Post by NecromancerAnne » #536440

RaveRadbury wrote:I agree with the fundamental principle of this: that deathmix death-trigger grenades are being overused by a handful of players and that this should be discouraged especially when used by non-antagonists and every round.

However, I have a concern about how we go about this "life valuing" concept as I feel like a lot of fun can be had with things like accepting a shady persons offer to "see something really cool" and I'd hate to see that kind of thing be phased out by a rule saying that we're supposed to value our lives which then prevents us from taking mystery pills or accepting cigars that are offered to us.

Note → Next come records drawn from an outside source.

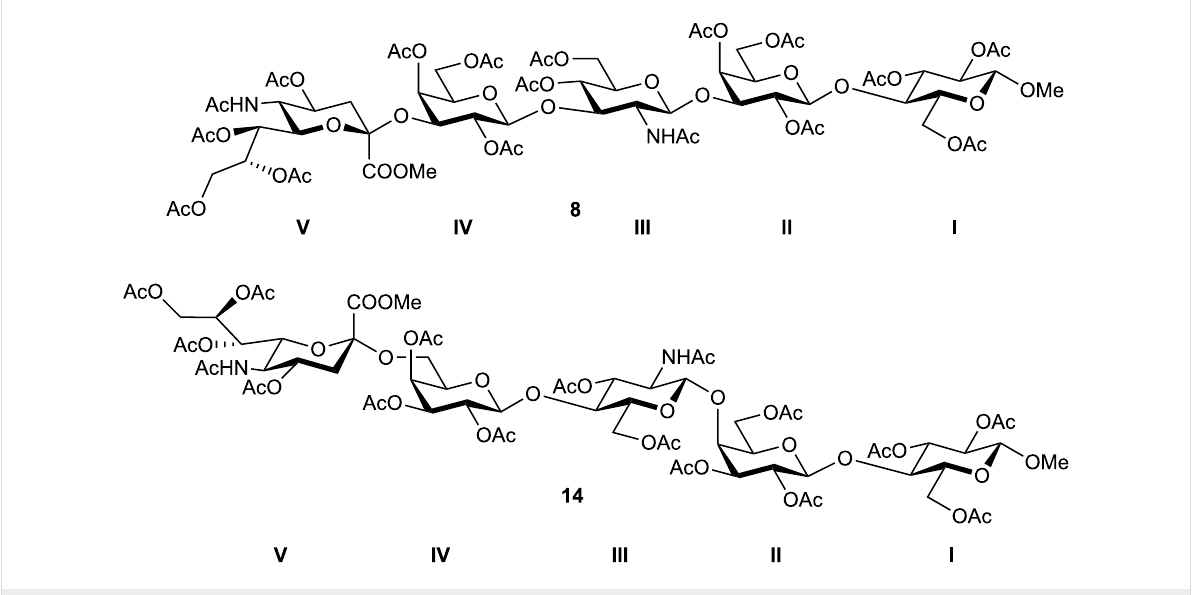
Figure 2: Roman numbering of saccharide units in all pentasaccharides for NMR assignment.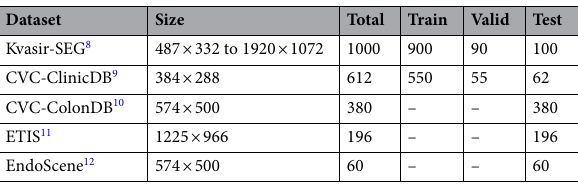
Table 1. Original dataset summary.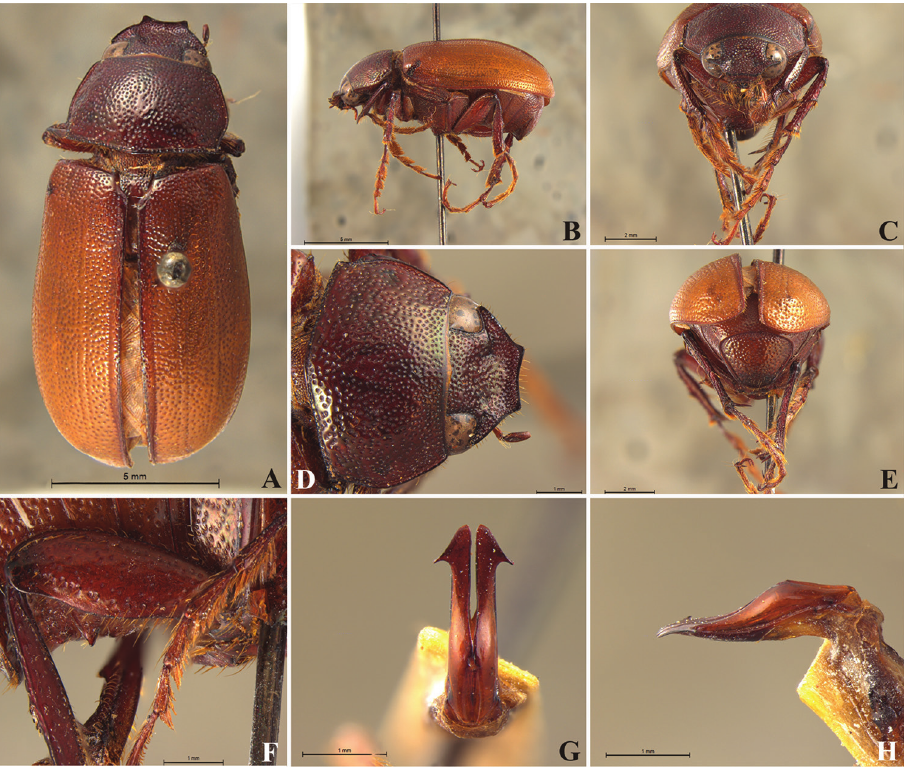
Figure 76. Liogenys testaceipennis Moser A Dorsal view B Lateral view C Frontal view D Clypeus and pronotum E Pygidium F Abdomen, lateral view G Parameres, dorsal view H Parameres, lateral view. convex in males, straight in females; male mesotibia quadrate in cross section, sub- quadrate to cylindrical in females; pygidium varies from flat to convex, as wide as it is long; pygidial disc bristled only on apex. In males, metafemur medially produced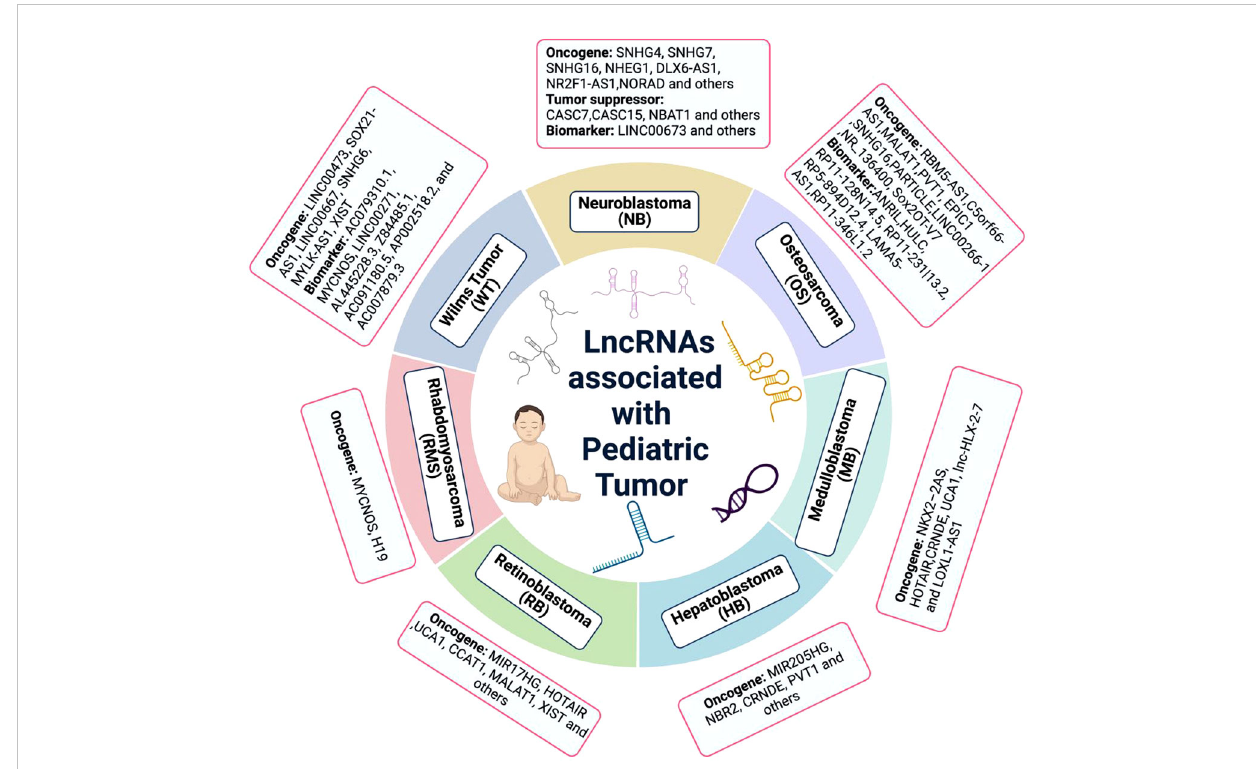
FIGURE 1 The lncRNA associated with pediatric cancer. Many lncRNAs have been discovered to be dysregulated in pediatric cancers. While, the lack of deep understanding of molecular mechanism is the huge obstacle at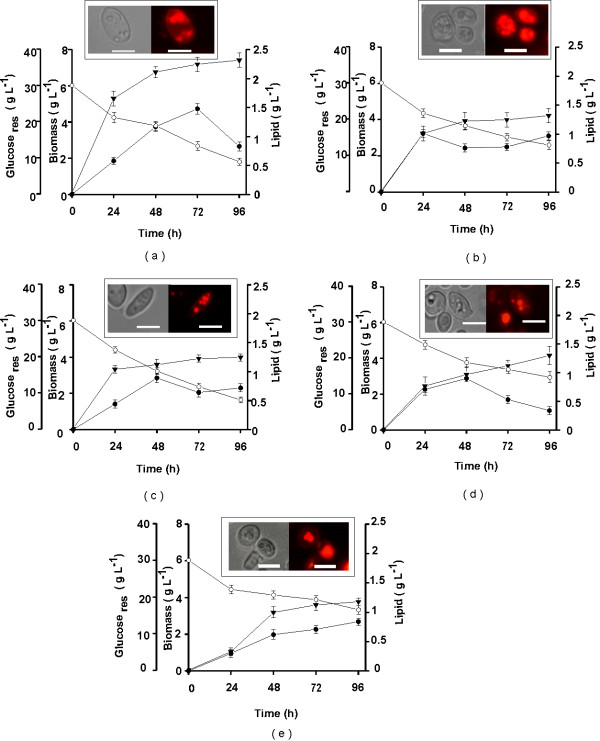
Kinetics of biomass, residual glucose and cellular lipids of Y. lipolytica strains grown on glucose. Strains (a) 3229, (b) 3450, (c) 3472, (d) 3589 and (e) 3590 were grown on 30 g L-1 glucose as mentioned in Materials and Methods. All values are represented as Mean ± SD, determined after 3 independent experiments. Biomass (g L-1) - ▾, Lipid (g L-1) - •, Glucose res (g L-1) - ○. Inset In each graph light microscopy (left panel) and Nile red fluorescence microscopy (right panel) images of the respective Y. lipolytica strains under 100x oil immersion objective. Bar indicates 10 μm for a, c and d and 5 μm for b and e.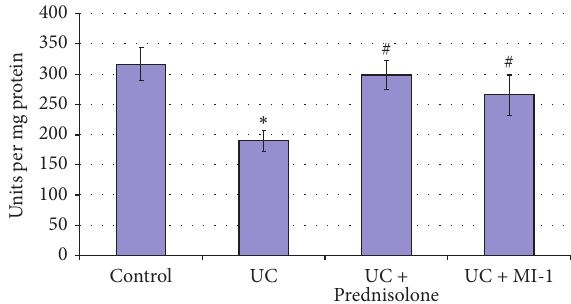
Figure 5: Bowel mucosa SOD activity for rats experiencing UC and treated with Prednisolone and MI-1. ∗ 𝑝 ≤ 0.05 compared with control group; # 𝑝 ≤ 0.05 compared with UC group.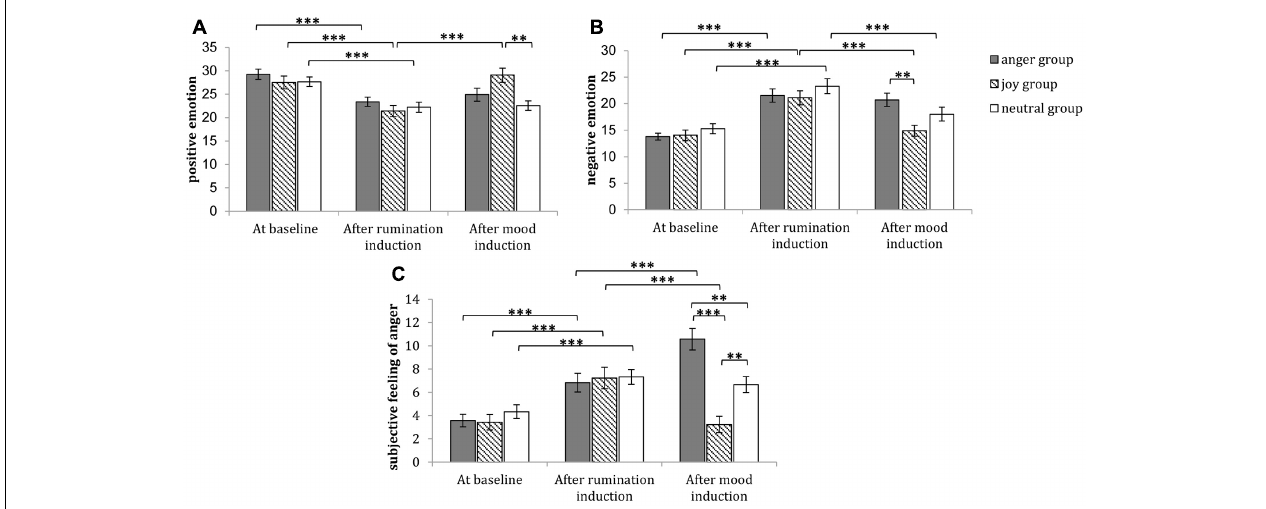
FIGURE 3 | The emotional examination of experimental manipulation in Study 1. The subjective feelings of positive emotion at baseline, after rumination induction and after mood induction are shown in (A) . The subjective feelings of negative emotion at baseline, after rumination induction and after mood induction are shown in (B) . The subjective feelings of anger at baseline, after rumination induction and after mood induction are shown in (C) . And after mood induction, the positive level of joy group was marginally higher than that of anger group ( p = 0.0084). Error bars (capped vertical bars) represent (–1)/(+1) SE . ∗∗∗ p < 0.001, ∗∗ p <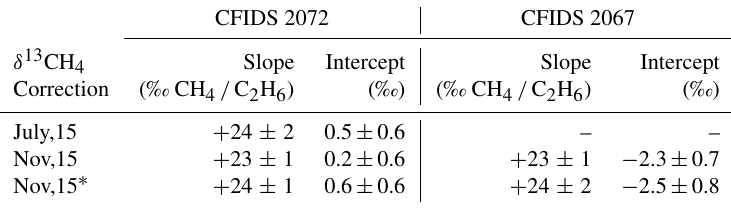
Table 3. The various response functions calculated for the δ 13 CH 4 correction due to C 2 H 6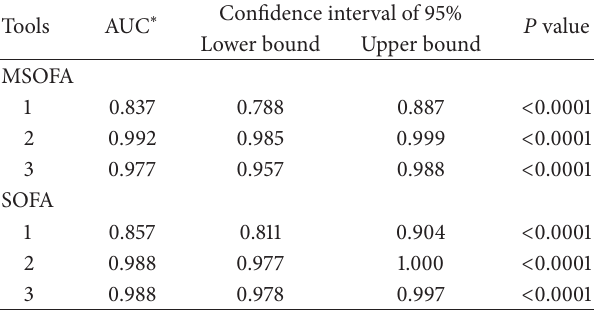
Table 3: Comparison of predictive power of SOFA 1, SOFA 2, and SOFA 3 and MSOFA 1, MSOFA 2, and MSOFA 3, in predicting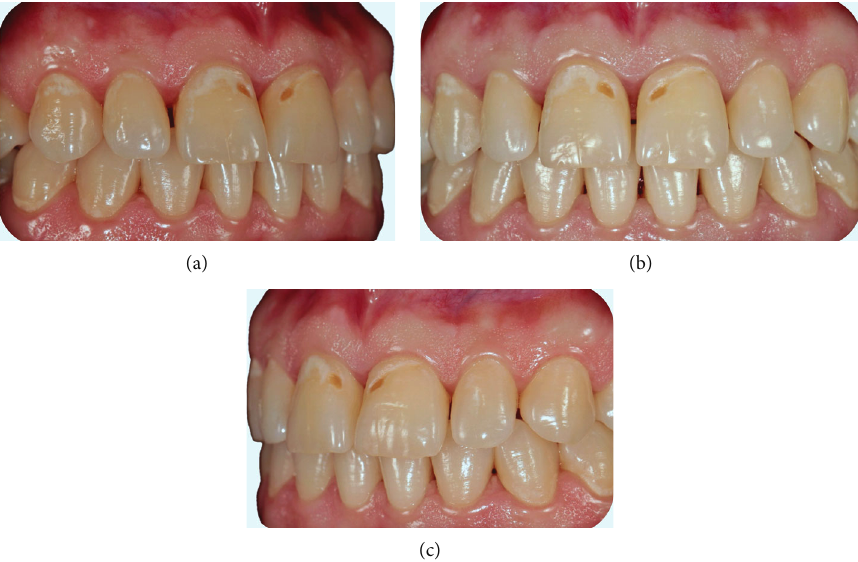
Figure 1: Initial views of caries lesions. (a) Right angle, (b) Front angle, (c) Left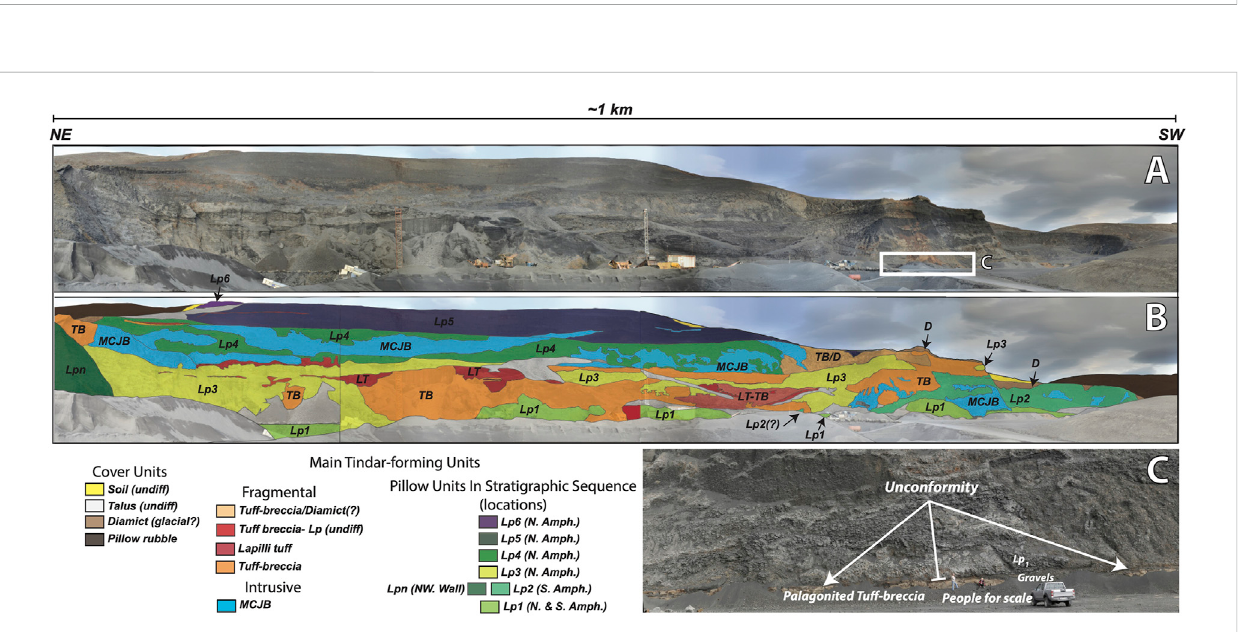
volcanic stratigraphy with multiple pillow and fragmental units, to capping sedimentary units (Figure 3). The basal contact is exposed near the center of the walls, where the lowest pillows (Lp1) appear in lenses that lie unconformably over sedimentary layers of yellow diamict containing cobble-sized clasts of vesicular basalt. The upper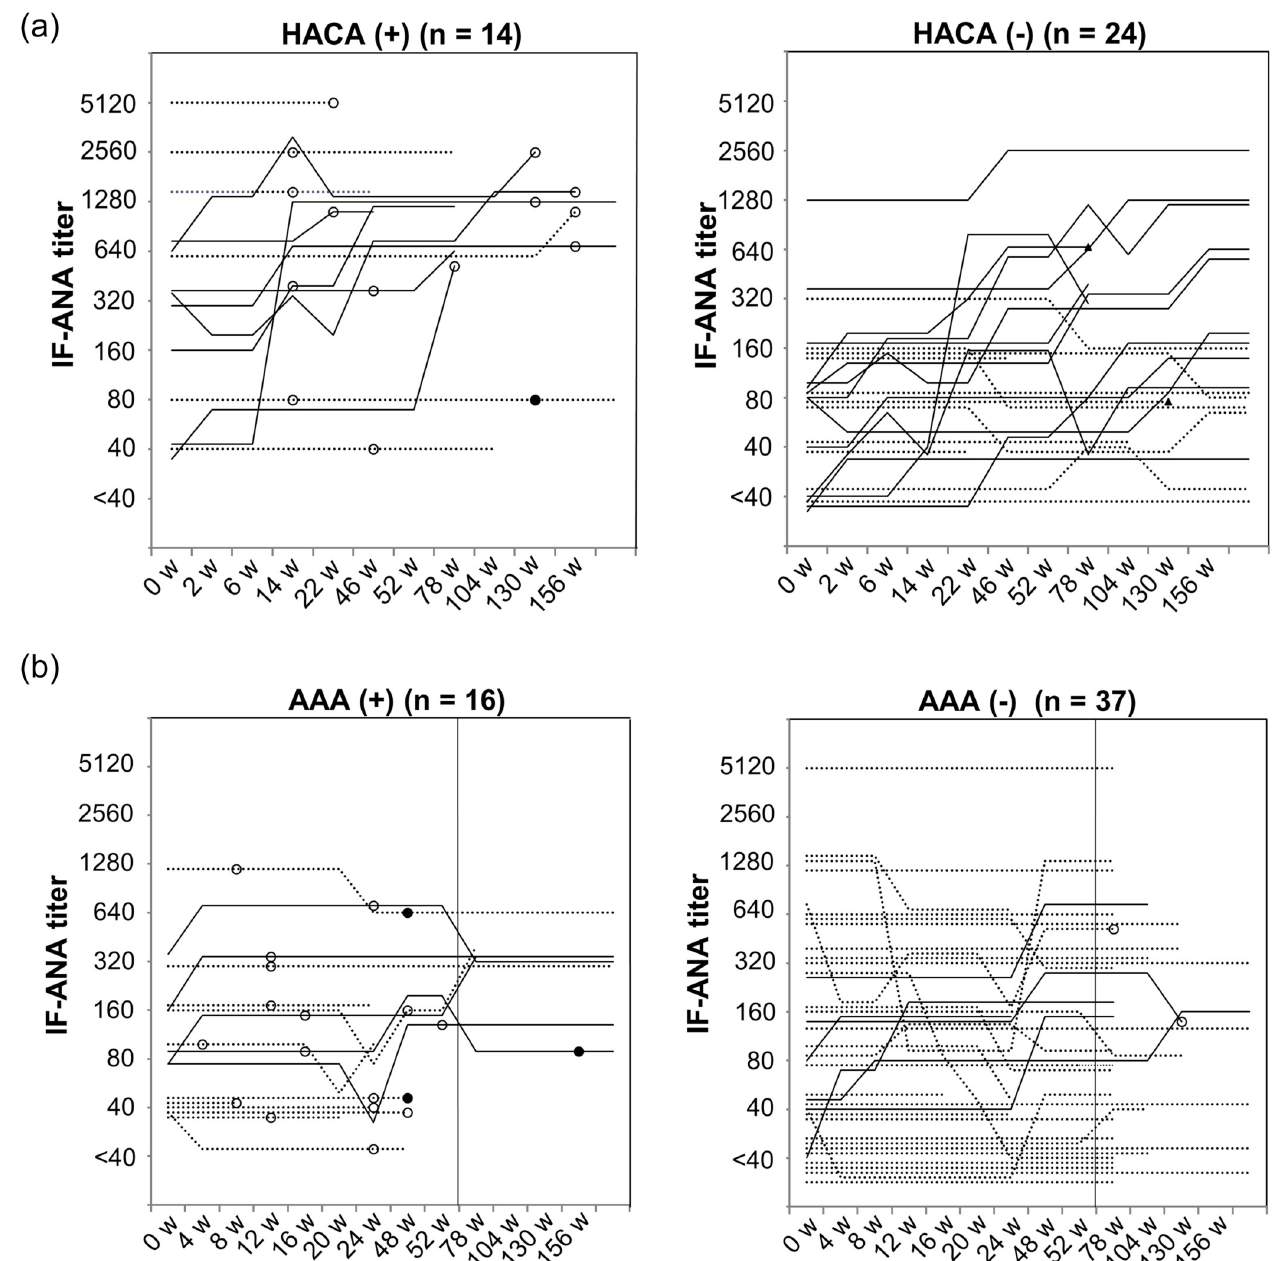
Fig 1. Change of IF-ANA titers and the presence of ADrA in patients treated with anti-TNF inhibitors. IF-ANA titers in the patients with (left) or without (right) ADrA against (a) IFX or (b) ADA are presented in the line graphs. Solid lines indicate the patients whose IF-ANA titers at the endpoint of the observation increased as compared with that of the starting point. Dashed lines indicate the patients whose titers were stable or decreased. Interruption of the graph indicates withdrawal of the anti-TNF therapy. The white circle ( � ) indicates the time when ADrA turned positive, and the black circle ( ● )indicates when ADrA turned negative again. The black triangles ( ▲ )indicate the patients who discontinued the IFX therapy due to hospital transfer or financial reasons between 53–156 weeks (w). ADrA, anti-drug antibodies; IFX, infliximab; ADA, adalimumab; HACA, anti-IFX antibodies; AAA, anti-ADA antibodies.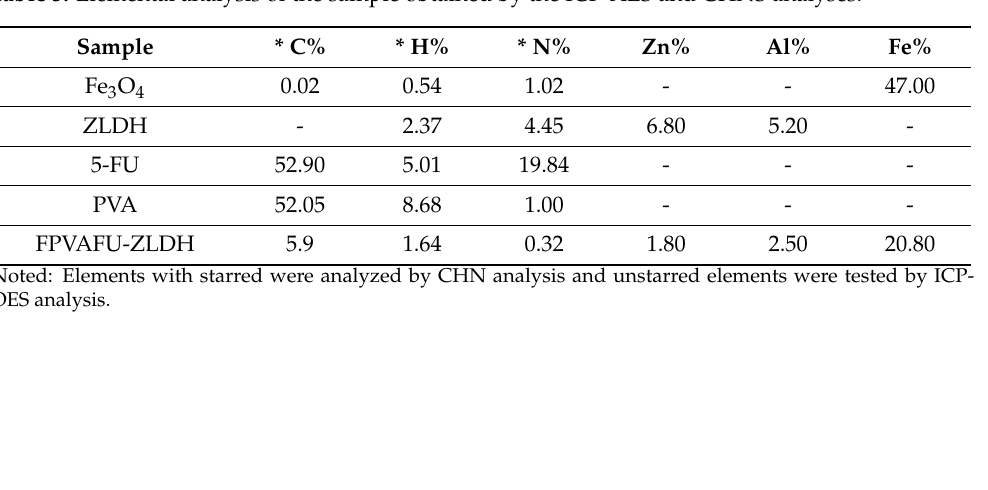
Figure 7. HRTEM micrographs of uncoated and coated samples: ( A ) Uncoated Fe 3 O 4 nanoparticles (50 nm bar); ( C ) FPVAFU-ZLDH (50 nm bar); and ( B , D ) show their particle size distribution, respectively. Table 3. Elemental analysis of the sample obtained by the ICP-AES and CHNS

I feel like this kind of goofiness should be preserved in MRP, as it involves the sort of "yes and" improv rule that can make RP opportunities blossom. This is a kind of throwing caution to the wind that I would argue is the opposite of the sort of powergaming fatalism that the suggested principle is trying to address. If we have players going around being isolated and standoffish to everyone because otherwise they are going against the rules then I would think that we'd have created a new powergaming issue centered around life preservation, which will then in turn become an administrative headache as that could drastically increase the number of ahelps.
I feel like this shouldn't be completely ignored, no, and I do agree there is a fun and interesting element of roleplay to completely throwing caution out the window. But I think this is a healthy way to go about it and is congruent with roleplay. It's why I wanted to discuss it further since I definitely didn't want to lose this part of the game, which is funny and enjoyable and part of the spirit.

Powergaming fatalism probably needs to be what is largely focused on, and what I would prefer to nipped in the bud before it becomes an issue. Maybe it is better to focus on that than to just outright incentivise self-preservation.